→ SUPPLIED PASSAGE:
** start **

The “matching” by utilizing the propensity score is questionable. The propensity score is a good matching measure only when we account/control for all the factors i.e. we know the “true” propensity score. This does not happen in the real world. It might be a better idea to add “fixed-effects” and restrict the matches to a specific time wedge, i.e. match observations within the same week to control for seasonal effects.  The fact that the dataset is “balanced” after the matching does not consist of evidence that the matching was done correctly.  It is the features they used for matching  (i.e. “the similar numbers of posts and make posts to the same set of discussions) that should be balanced, not the “dataset”. They should have had at least a QQ plot that shows the ex-ante and ex-post matching performance. A poor matching procedure will result into bad inputs into their subsequent machine learning model, in this case random forest. Note that the authors performed the exact same matching procedure in their previous 2015 paper [5]. Apparently nobody pointed this out.
Questions [1]
 
[Q1] I am curious as to why the authors decided take the following action: “We also do not consider user accounts that post from many different IP addresses, since they have high chance of sharing IP address with other accounts“. I am not sure whether I understand their justification. Is their research that backs up this hypothesis? No reference is provided.
In general, remove outliers, for the sake of removing outliers, is not a good idea. Outliers are removed usually when a researcher believes when a specific portion of the data is an wrong data entry i.e. a housing price of $0.

** end **

→ REQUESTS:
1. Reproduce the passage of the critique from "[Q1] I am curious" to "price of $0.".
2. List every single word or hyphenated term that the critique encloses by itself in double quotation marks, in order of first appearance.

→ DATA EXCERPTS:

** start **

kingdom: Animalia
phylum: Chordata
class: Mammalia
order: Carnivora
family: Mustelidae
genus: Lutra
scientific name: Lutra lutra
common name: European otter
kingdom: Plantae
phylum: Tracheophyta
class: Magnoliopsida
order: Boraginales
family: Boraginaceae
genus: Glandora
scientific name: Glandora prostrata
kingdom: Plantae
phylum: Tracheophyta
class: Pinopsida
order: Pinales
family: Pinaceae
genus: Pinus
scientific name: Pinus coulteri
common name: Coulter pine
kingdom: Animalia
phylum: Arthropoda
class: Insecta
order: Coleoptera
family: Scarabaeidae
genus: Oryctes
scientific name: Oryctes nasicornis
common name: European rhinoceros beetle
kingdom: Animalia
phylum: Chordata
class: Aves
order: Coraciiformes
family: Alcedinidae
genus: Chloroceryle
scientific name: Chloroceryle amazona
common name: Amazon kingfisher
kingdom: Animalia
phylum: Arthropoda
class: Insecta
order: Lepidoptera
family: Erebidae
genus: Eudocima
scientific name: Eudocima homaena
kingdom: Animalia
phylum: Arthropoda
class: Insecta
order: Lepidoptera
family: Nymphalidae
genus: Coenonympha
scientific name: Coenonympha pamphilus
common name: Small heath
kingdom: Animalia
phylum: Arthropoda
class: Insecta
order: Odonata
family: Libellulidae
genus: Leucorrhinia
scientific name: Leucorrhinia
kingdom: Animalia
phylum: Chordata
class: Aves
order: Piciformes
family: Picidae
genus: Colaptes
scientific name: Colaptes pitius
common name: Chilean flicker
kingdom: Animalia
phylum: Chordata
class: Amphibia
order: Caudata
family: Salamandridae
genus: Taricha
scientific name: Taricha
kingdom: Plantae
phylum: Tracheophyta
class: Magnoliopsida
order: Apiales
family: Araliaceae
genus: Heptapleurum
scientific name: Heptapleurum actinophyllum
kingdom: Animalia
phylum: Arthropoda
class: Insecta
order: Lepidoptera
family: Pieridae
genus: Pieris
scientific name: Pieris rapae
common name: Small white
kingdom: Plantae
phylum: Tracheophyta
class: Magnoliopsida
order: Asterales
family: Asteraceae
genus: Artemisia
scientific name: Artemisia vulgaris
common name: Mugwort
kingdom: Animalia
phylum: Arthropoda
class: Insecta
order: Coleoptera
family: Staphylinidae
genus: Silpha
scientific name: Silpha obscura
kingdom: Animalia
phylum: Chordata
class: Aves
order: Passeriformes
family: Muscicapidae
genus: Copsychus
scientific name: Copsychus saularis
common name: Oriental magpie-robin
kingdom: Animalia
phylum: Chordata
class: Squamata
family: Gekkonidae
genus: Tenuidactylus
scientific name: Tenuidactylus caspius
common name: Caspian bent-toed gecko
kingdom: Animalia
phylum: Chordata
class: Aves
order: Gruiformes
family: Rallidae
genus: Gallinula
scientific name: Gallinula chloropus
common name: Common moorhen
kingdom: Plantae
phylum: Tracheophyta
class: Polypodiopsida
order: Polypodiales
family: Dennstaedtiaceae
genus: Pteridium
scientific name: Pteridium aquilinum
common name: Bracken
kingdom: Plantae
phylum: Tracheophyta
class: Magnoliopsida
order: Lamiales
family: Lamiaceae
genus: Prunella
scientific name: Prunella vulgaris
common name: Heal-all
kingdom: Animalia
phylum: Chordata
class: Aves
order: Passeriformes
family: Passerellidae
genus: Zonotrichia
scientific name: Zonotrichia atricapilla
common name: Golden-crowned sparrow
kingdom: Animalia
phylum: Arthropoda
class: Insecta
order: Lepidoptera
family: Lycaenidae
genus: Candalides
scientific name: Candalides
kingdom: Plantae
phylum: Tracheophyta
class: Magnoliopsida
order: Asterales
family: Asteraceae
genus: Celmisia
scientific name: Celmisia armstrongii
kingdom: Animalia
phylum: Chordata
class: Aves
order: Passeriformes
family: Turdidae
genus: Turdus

** end **

→ SOLUTIONS PER TASK:
1.
[Q1] I am curious as to why the authors decided take the following action: “We also do not consider user accounts that post from many different IP addresses, since they have high chance of sharing IP address with other accounts“. I am not sure whether I understand their justification. Is their research that backs up this hypothesis? No reference is provided.
In general, remove outliers, for the sake of removing outliers, is not a good idea. Outliers are removed usually when a researcher believes when a specific portion of the data is an wrong data entry i.e. a housing price of $0.

2.
matching
true
fixed-effects
balanced
dataset